Lo spazio fiocamente illuminato da una lampada che l’uomo si era evidentemente scordata accesa era decisamente più grande di quello delle cabine di seconda ma lei non ebbe il tempo di esaminarlo: lui le fu addosso di nuovo, la spinse sul materasso e si stese su di lei, impacciato dalle gonne e sottogonne. In qualche modo riuscirono a sollevare tutti gli strati di stoffa liberando la verga che la ragazza prese tra le dita iniziando a massaggiarne la lunghezza mentre lui ansimava e le sfilava i pantaloni e le mutande. Le divaricò le cosce con le mani incuneandosi nel mezzo e lei portò il glande tra le labbra intime, facendone scorrere la setosa rotondità sulle mucose umide prima di dirigerlo verso la propria apertura ed inserirlo, finalmente, dentro di sé.

Un colpo di bacino e fu colma, finalmente di nuovo femmina. E lo fu ancora di più quando lui riuscì a muovere le fasce verso l’alto liberando i seni dai capezzoli turgidi, e iniziò a spingere.

Ogni volta che affondava in lei, la ragazza si sentiva un po’ più sé stessa, un po’ più donna, un po’ più eccitata. Le mani di lui sul seno, i suoi occhi metallici come coltelli bollenti nei propri, il piacere che andava e veniva ad ogni spinta, dalla vagina alle estremità e indietro prima di ripartire ancora.
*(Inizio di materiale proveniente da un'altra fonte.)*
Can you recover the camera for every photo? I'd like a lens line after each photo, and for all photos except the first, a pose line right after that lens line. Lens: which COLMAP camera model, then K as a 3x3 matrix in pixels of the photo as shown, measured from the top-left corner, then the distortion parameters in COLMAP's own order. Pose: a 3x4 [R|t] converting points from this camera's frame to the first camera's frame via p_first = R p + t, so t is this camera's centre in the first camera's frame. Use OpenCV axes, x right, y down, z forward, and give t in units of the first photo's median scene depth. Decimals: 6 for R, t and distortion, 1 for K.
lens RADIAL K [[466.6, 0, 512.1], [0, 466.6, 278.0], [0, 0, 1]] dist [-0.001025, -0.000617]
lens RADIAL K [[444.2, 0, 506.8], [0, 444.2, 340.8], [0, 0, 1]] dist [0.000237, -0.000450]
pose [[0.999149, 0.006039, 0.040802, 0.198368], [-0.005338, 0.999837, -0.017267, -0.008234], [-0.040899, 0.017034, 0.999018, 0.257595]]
Il primo orgasmo la colse di sorpresa con un singulto e una scossa, quasi un incidente di percorso che lubrificò ulteriormente il passaggio arrendevole in cui il membro implacabile dell’uomo si muoveva senza sosta.

Le crinoline arricciate tra di loro si intrecciarono alle membra rendendo difficile l’amplesso, allora l’uomo a malincuore si staccò e, strappando tutti i bottoni, si liberò degli indumenti che portava. Quella che era una donna sgraziata si trasformò in un giovane sinuoso, che si stese accanto alla ragazza seminuda e le sollevò un fianco, penetrandola di nuovo.
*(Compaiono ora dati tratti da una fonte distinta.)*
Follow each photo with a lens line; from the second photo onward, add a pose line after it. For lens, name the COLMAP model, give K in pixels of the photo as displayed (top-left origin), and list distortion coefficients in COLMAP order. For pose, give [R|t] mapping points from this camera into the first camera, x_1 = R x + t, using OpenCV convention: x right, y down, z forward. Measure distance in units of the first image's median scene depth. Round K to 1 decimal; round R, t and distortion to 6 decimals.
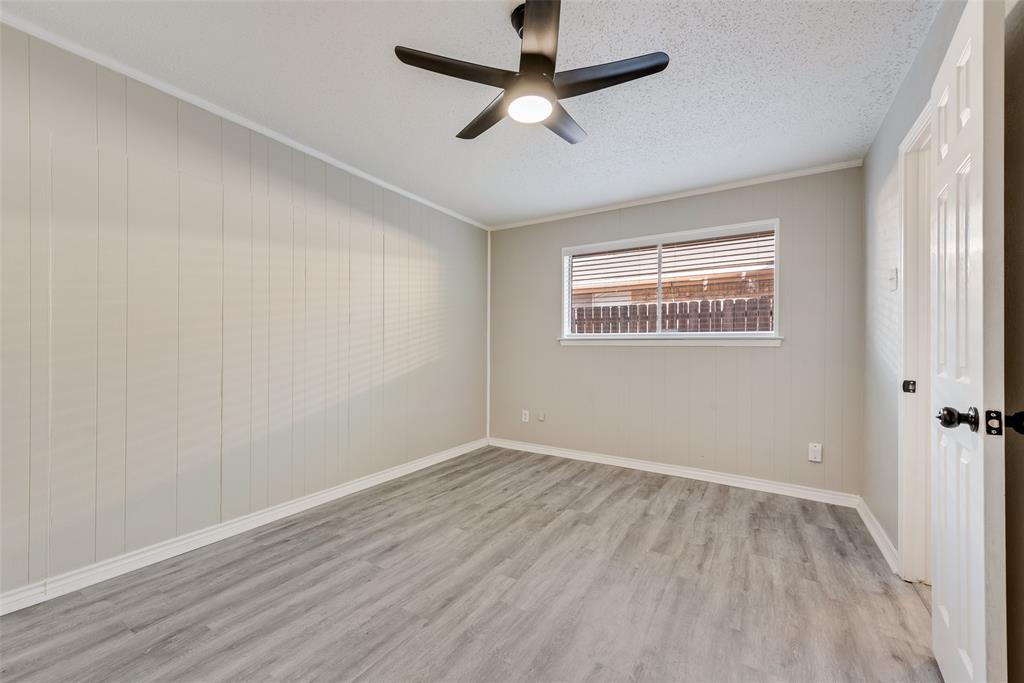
lens RADIAL K [[408.9, 0, 512.3], [0, 408.9, 346.2], [0, 0, 1]] dist [0.012955, -0.003045]
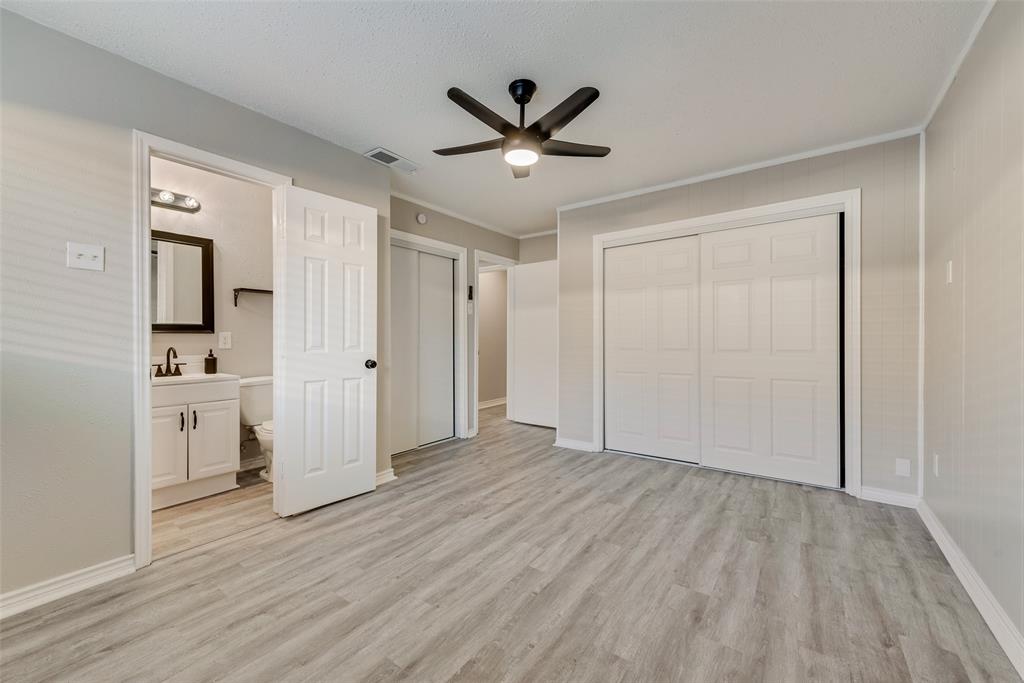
lens RADIAL K [[408.9, 0, 512.7], [0, 408.9, 339.8], [0, 0, 1]] dist [0.012955, -0.003045]
pose [[-0.997340, -0.004840, 0.072729, -0.020343], [-0.005079, 0.999982, -0.003105, 0.009100], [-0.072712, -0.003466, -0.997347, 1.916367]]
Così era più difficile compiere movimenti ampi e i due presero ad oscillare, estraendo il membro solo di pochi centimetri ad ogni colpo, le gambe intrecciate, le mani che stringevano le natiche, il clitoride che sfregava contro il pube. Le lingue finalmente intrecciate, il belletto che nascondeva i tratti di lui che si mischiava con la polvere di carbone che lei usava per simulare la barba di un ragazzino come la saliva si mischiava nella bocca.

Bevvero l’uno i suoni del godimento dell’altra portandosi ad un passo dal climax per poi rallentare e ricominciare daccapo finché non fu più possibile trattenere il piacere nei confini del proprio corpo. Gridando insieme vennero, stretti l’uno all’altra al punto che era difficile stabilire dove finiva lui e dove iniziava lei, chi era l’uomo e chi la donna.
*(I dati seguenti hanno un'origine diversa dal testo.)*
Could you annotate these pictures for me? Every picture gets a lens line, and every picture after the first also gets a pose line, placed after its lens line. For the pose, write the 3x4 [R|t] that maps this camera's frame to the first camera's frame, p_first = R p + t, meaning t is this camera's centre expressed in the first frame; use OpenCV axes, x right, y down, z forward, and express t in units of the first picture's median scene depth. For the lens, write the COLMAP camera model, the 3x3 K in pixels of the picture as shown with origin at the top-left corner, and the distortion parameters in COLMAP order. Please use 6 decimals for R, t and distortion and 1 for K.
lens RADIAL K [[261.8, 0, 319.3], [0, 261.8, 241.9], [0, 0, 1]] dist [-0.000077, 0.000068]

Nessuno dei due aveva chiesto il nome all’altro, nessuno aveva indagato sul perché del travestimento.

Dopo essersi rivestita con mani tremanti e con la promessa di rivedersi al più presto sulle labbra, la ragazza uscì dal corridoio buio chiudendosi la porta alle spalle. Nell’aria frizzante della notte poteva rimanere ancora, per qualche minuto, semplicemente Sara.